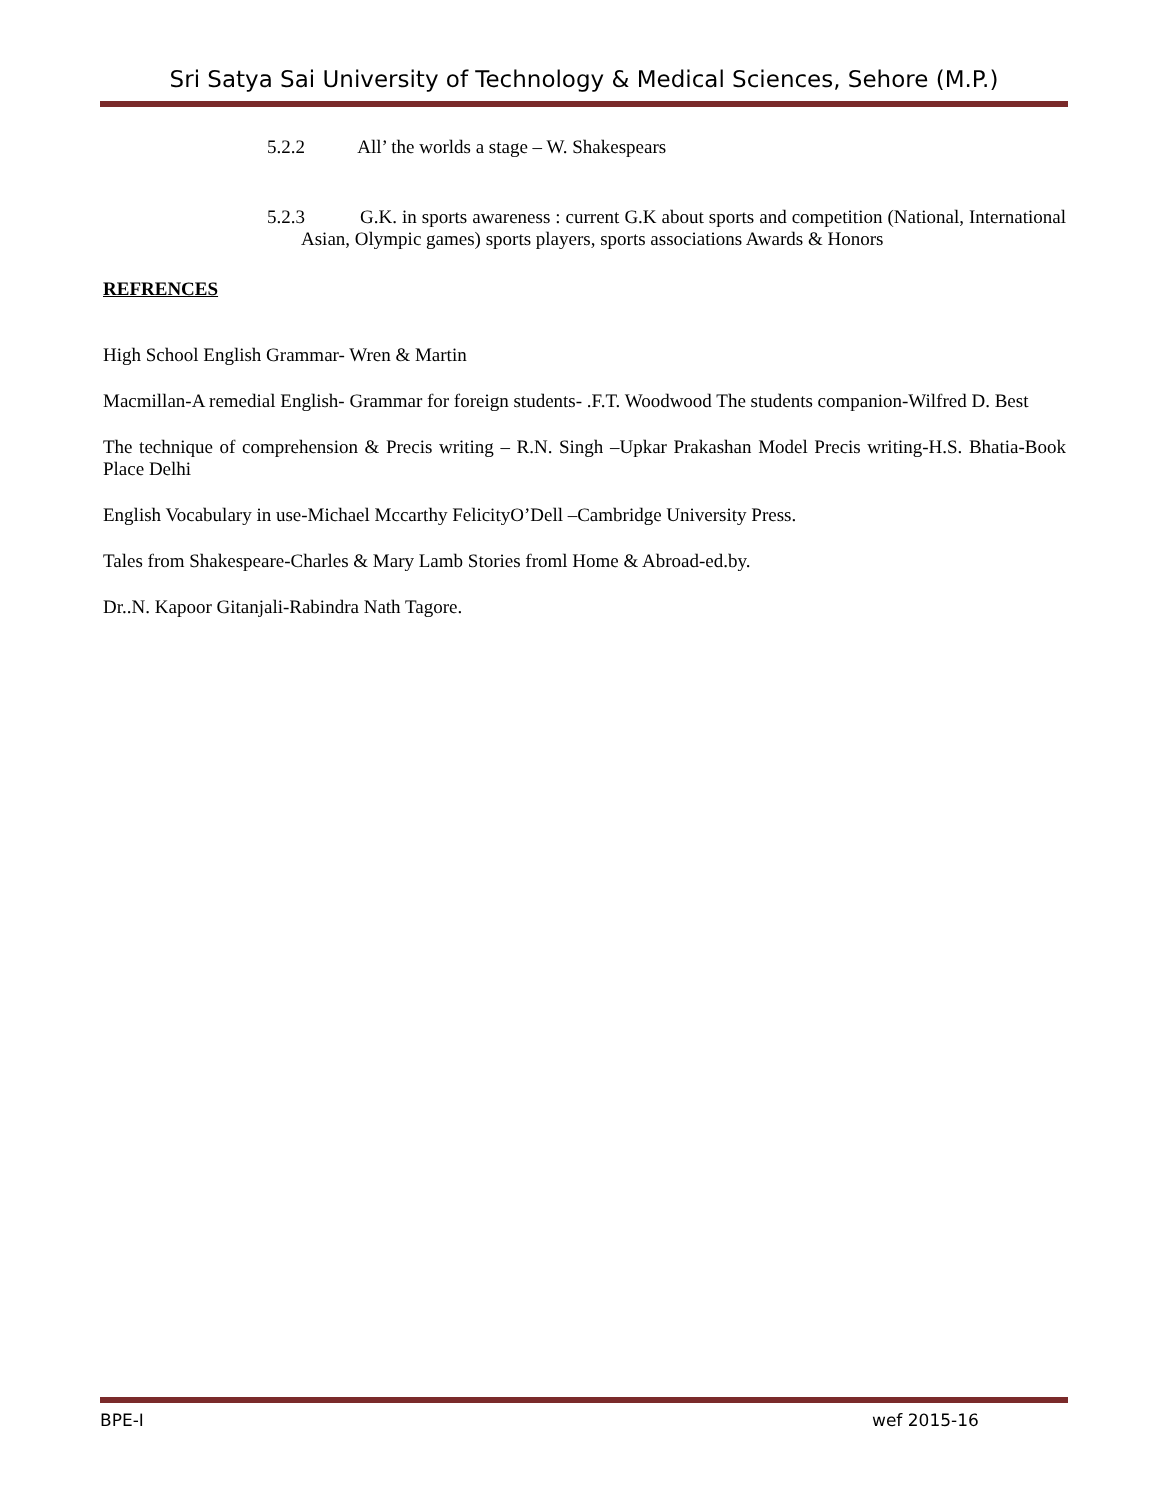Sri Satya Sai University of Technology & Medical Sciences, Sehore (M.P.)
5.2.2 All’ the worlds a stage – W. Shakespears
5.2.3 G.K. in sports awareness : current G.K about sports and competition (National, International Asian, Olympic games) sports players, sports associations Awards & Honors
REFRENCES
High School English Grammar- Wren & Martin
Macmillan-A remedial English- Grammar for foreign students- .F.T. Woodwood The students companion-Wilfred D. Best
The technique of comprehension & Precis writing – R.N. Singh –Upkar Prakashan Model Precis writing-H.S. Bhatia-Book Place Delhi
English Vocabulary in use-Michael Mccarthy FelicityO’Dell –Cambridge University Press.
Tales from Shakespeare-Charles & Mary Lamb Stories froml Home & Abroad-ed.by.
Dr..N. Kapoor Gitanjali-Rabindra Nath Tagore.
BPE-I wef 2015-16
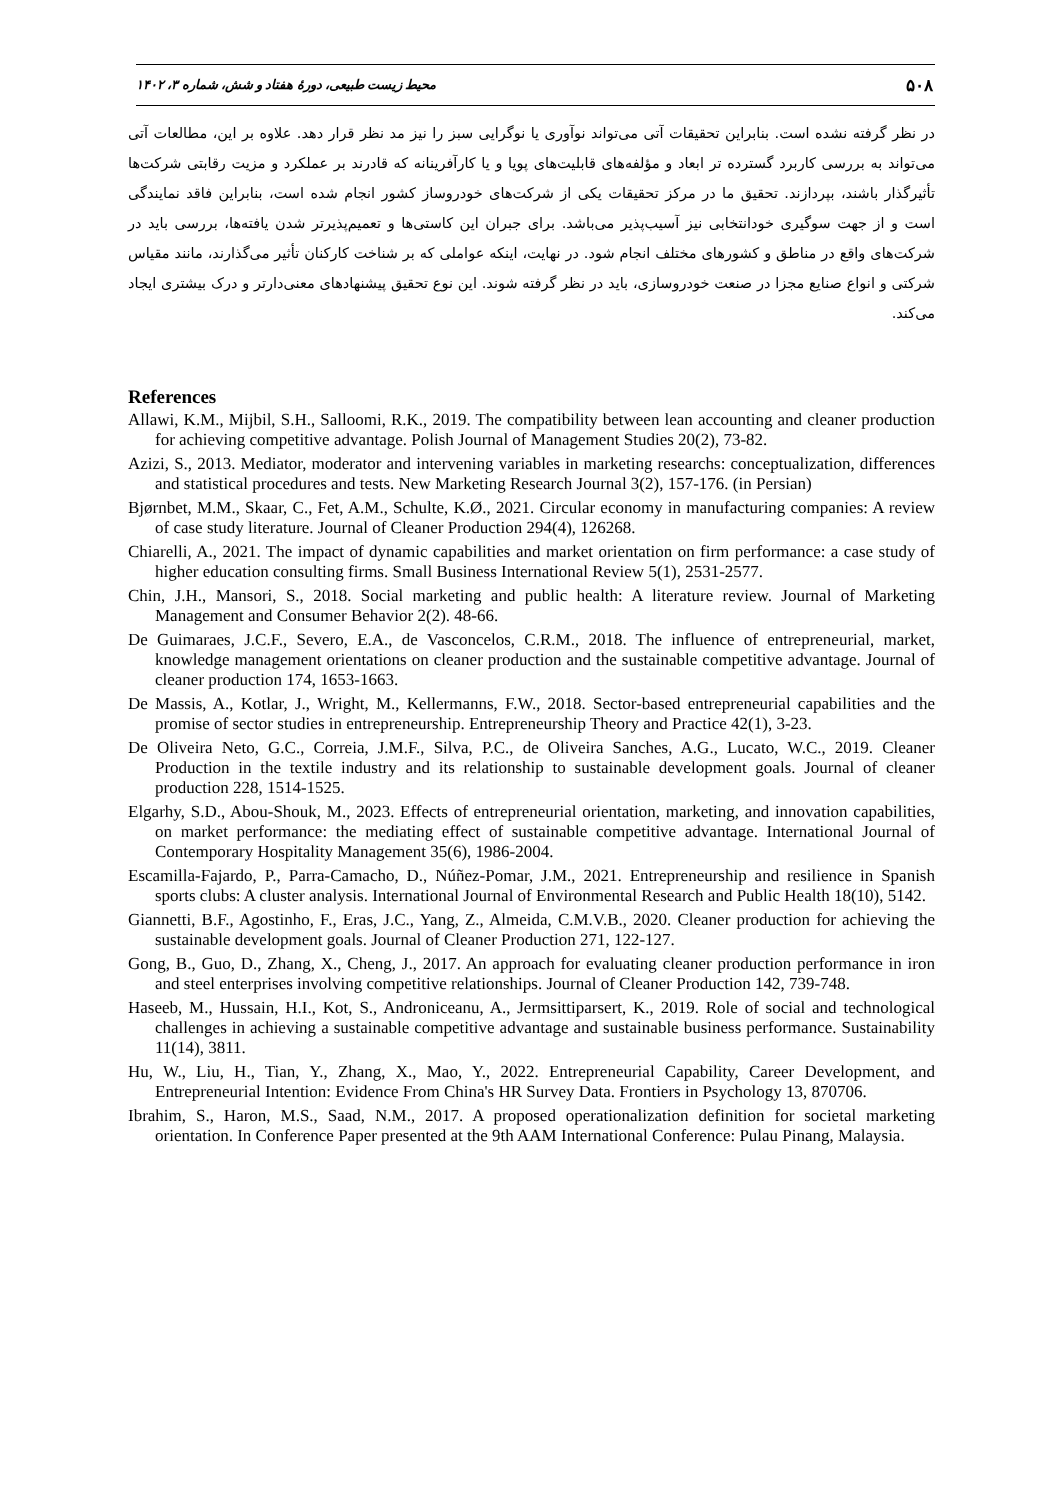۵۰۸ محیط زیست طبیعی، دورهٔ هفتاد و شش، شماره ۳، ۱۴۰۲
در نظر گرفته نشده است. بنابراین تحقیقات آتی می‌تواند نوآوری یا نوگرایی سبز را نیز مد نظر قرار دهد. علاوه بر این، مطالعات آتی می‌تواند به بررسی کاربرد گسترده تر ابعاد و مؤلفه‌های قابلیت‌های پویا و یا کارآفرینانه که قادرند بر عملکرد و مزیت رقابتی شرکت‌ها تأثیرگذار باشند، بپردازند. تحقیق ما در مرکز تحقیقات یکی از شرکت‌های خودروساز کشور انجام شده است، بنابراین فاقد نمایندگی است و از جهت سوگیری خودانتخابی نیز آسیب‌پذیر می‌باشد. برای جبران این کاستی‌ها و تعمیم‌پذیرتر شدن یافته‌ها، بررسی باید در شرکت‌های واقع در مناطق و کشورهای مختلف انجام شود. در نهایت، اینکه عواملی که بر شناخت کارکنان تأثیر می‌گذارند، مانند مقیاس شرکتی و انواع صنایع مجزا در صنعت خودروسازی، باید در نظر گرفته شوند. این نوع تحقیق پیشنهادهای معنی‌دارتر و درک بیشتری ایجاد می‌کند.
References
Allawi, K.M., Mijbil, S.H., Salloomi, R.K., 2019. The compatibility between lean accounting and cleaner production for achieving competitive advantage. Polish Journal of Management Studies 20(2), 73-82.
Azizi, S., 2013. Mediator, moderator and intervening variables in marketing researchs: conceptualization, differences and statistical procedures and tests. New Marketing Research Journal 3(2), 157-176. (in Persian)
Bjørnbet, M.M., Skaar, C., Fet, A.M., Schulte, K.Ø., 2021. Circular economy in manufacturing companies: A review of case study literature. Journal of Cleaner Production 294(4), 126268.
Chiarelli, A., 2021. The impact of dynamic capabilities and market orientation on firm performance: a case study of higher education consulting firms. Small Business International Review 5(1), 2531-2577.
Chin, J.H., Mansori, S., 2018. Social marketing and public health: A literature review. Journal of Marketing Management and Consumer Behavior 2(2). 48-66.
De Guimaraes, J.C.F., Severo, E.A., de Vasconcelos, C.R.M., 2018. The influence of entrepreneurial, market, knowledge management orientations on cleaner production and the sustainable competitive advantage. Journal of cleaner production 174, 1653-1663.
De Massis, A., Kotlar, J., Wright, M., Kellermanns, F.W., 2018. Sector-based entrepreneurial capabilities and the promise of sector studies in entrepreneurship. Entrepreneurship Theory and Practice 42(1), 3-23.
De Oliveira Neto, G.C., Correia, J.M.F., Silva, P.C., de Oliveira Sanches, A.G., Lucato, W.C., 2019. Cleaner Production in the textile industry and its relationship to sustainable development goals. Journal of cleaner production 228, 1514-1525.
Elgarhy, S.D., Abou-Shouk, M., 2023. Effects of entrepreneurial orientation, marketing, and innovation capabilities, on market performance: the mediating effect of sustainable competitive advantage. International Journal of Contemporary Hospitality Management 35(6), 1986-2004.
Escamilla-Fajardo, P., Parra-Camacho, D., Núñez-Pomar, J.M., 2021. Entrepreneurship and resilience in Spanish sports clubs: A cluster analysis. International Journal of Environmental Research and Public Health 18(10), 5142.
Giannetti, B.F., Agostinho, F., Eras, J.C., Yang, Z., Almeida, C.M.V.B., 2020. Cleaner production for achieving the sustainable development goals. Journal of Cleaner Production 271, 122-127.
Gong, B., Guo, D., Zhang, X., Cheng, J., 2017. An approach for evaluating cleaner production performance in iron and steel enterprises involving competitive relationships. Journal of Cleaner Production 142, 739-748.
Haseeb, M., Hussain, H.I., Kot, S., Androniceanu, A., Jermsittiparsert, K., 2019. Role of social and technological challenges in achieving a sustainable competitive advantage and sustainable business performance. Sustainability 11(14), 3811.
Hu, W., Liu, H., Tian, Y., Zhang, X., Mao, Y., 2022. Entrepreneurial Capability, Career Development, and Entrepreneurial Intention: Evidence From China's HR Survey Data. Frontiers in Psychology 13, 870706.
Ibrahim, S., Haron, M.S., Saad, N.M., 2017. A proposed operationalization definition for societal marketing orientation. In Conference Paper presented at the 9th AAM International Conference: Pulau Pinang, Malaysia.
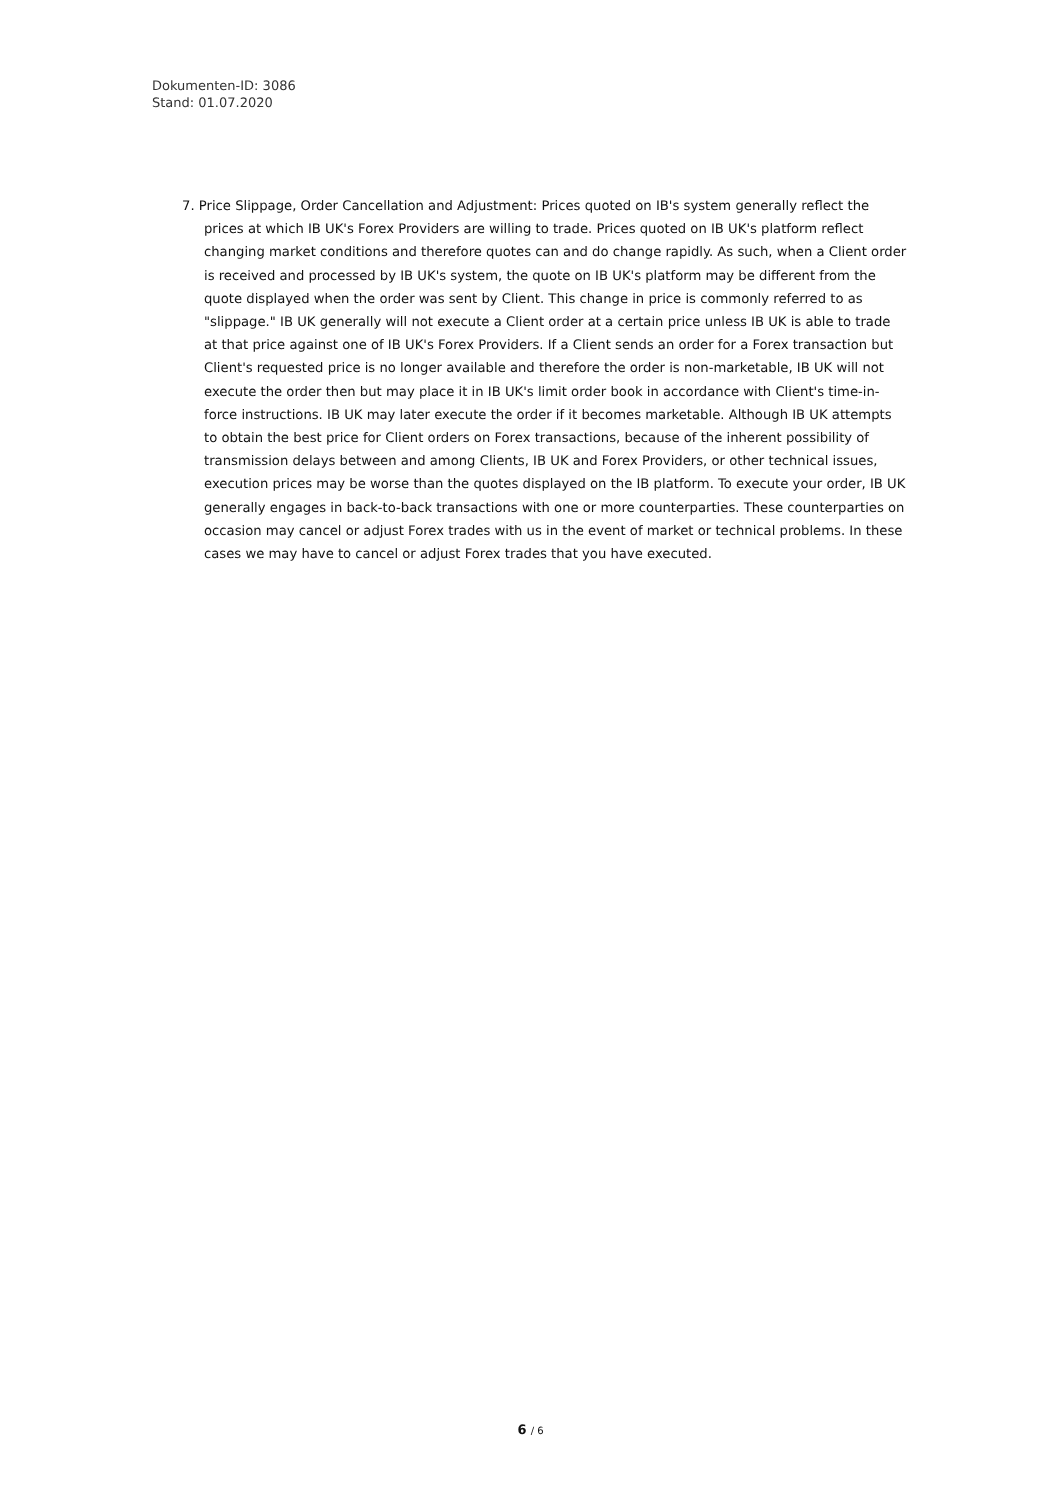Dokumenten-ID: 3086
Stand: 01.07.2020
7. Price Slippage, Order Cancellation and Adjustment: Prices quoted on IB's system generally reflect the prices at which IB UK's Forex Providers are willing to trade. Prices quoted on IB UK's platform reflect changing market conditions and therefore quotes can and do change rapidly. As such, when a Client order is received and processed by IB UK's system, the quote on IB UK's platform may be different from the quote displayed when the order was sent by Client. This change in price is commonly referred to as "slippage." IB UK generally will not execute a Client order at a certain price unless IB UK is able to trade at that price against one of IB UK's Forex Providers. If a Client sends an order for a Forex transaction but Client's requested price is no longer available and therefore the order is non-marketable, IB UK will not execute the order then but may place it in IB UK's limit order book in accordance with Client's time-in-force instructions. IB UK may later execute the order if it becomes marketable. Although IB UK attempts to obtain the best price for Client orders on Forex transactions, because of the inherent possibility of transmission delays between and among Clients, IB UK and Forex Providers, or other technical issues, execution prices may be worse than the quotes displayed on the IB platform. To execute your order, IB UK generally engages in back-to-back transactions with one or more counterparties. These counterparties on occasion may cancel or adjust Forex trades with us in the event of market or technical problems. In these cases we may have to cancel or adjust Forex trades that you have executed.
6 / 6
------
▶ **Work to be completed**
What do the entries above read from the line containing "BPE-I wef 2015-16" through the line containing "Chin, J.H., Mansori, S., 2018."? Output those lines exactly, both ends included, with the pictures left out.

▶ **Exercise output**
BPE-I wef 2015-16
۵۰۸ محیط زیست طبیعی، دورهٔ هفتاد و شش، شماره ۳، ۱۴۰۲
در نظر گرفته نشده است. بنابراین تحقیقات آتی می‌تواند نوآوری یا نوگرایی سبز را نیز مد نظر قرار دهد. علاوه بر این، مطالعات آتی می‌تواند به بررسی کاربرد گسترده تر ابعاد و مؤلفه‌های قابلیت‌های پویا و یا کارآفرینانه که قادرند بر عملکرد و مزیت رقابتی شرکت‌ها تأثیرگذار باشند، بپردازند. تحقیق ما در مرکز تحقیقات یکی از شرکت‌های خودروساز کشور انجام شده است، بنابراین فاقد نمایندگی است و از جهت سوگیری خودانتخابی نیز آسیب‌پذیر می‌باشد. برای جبران این کاستی‌ها و تعمیم‌پذیرتر شدن یافته‌ها، بررسی باید در شرکت‌های واقع در مناطق و کشورهای مختلف انجام شود. در نهایت، اینکه عواملی که بر شناخت کارکنان تأثیر می‌گذارند، مانند مقیاس شرکتی و انواع صنایع مجزا در صنعت خودروسازی، باید در نظر گرفته شوند. این نوع تحقیق پیشنهادهای معنی‌دارتر و درک بیشتری ایجاد می‌کند.
References
Allawi, K.M., Mijbil, S.H., Salloomi, R.K., 2019. The compatibility between lean accounting and cleaner production for achieving competitive advantage. Polish Journal of Management Studies 20(2), 73-82.
Azizi, S., 2013. Mediator, moderator and intervening variables in marketing researchs: conceptualization, differences and statistical procedures and tests. New Marketing Research Journal 3(2), 157-176. (in Persian)
Bjørnbet, M.M., Skaar, C., Fet, A.M., Schulte, K.Ø., 2021. Circular economy in manufacturing companies: A review of case study literature. Journal of Cleaner Production 294(4), 126268.
Chiarelli, A., 2021. The impact of dynamic capabilities and market orientation on firm performance: a case study of higher education consulting firms. Small Business International Review 5(1), 2531-2577.
Chin, J.H., Mansori, S., 2018. Social marketing and public health: A literature review. Journal of Marketing Management and Consumer Behavior 2(2). 48-66.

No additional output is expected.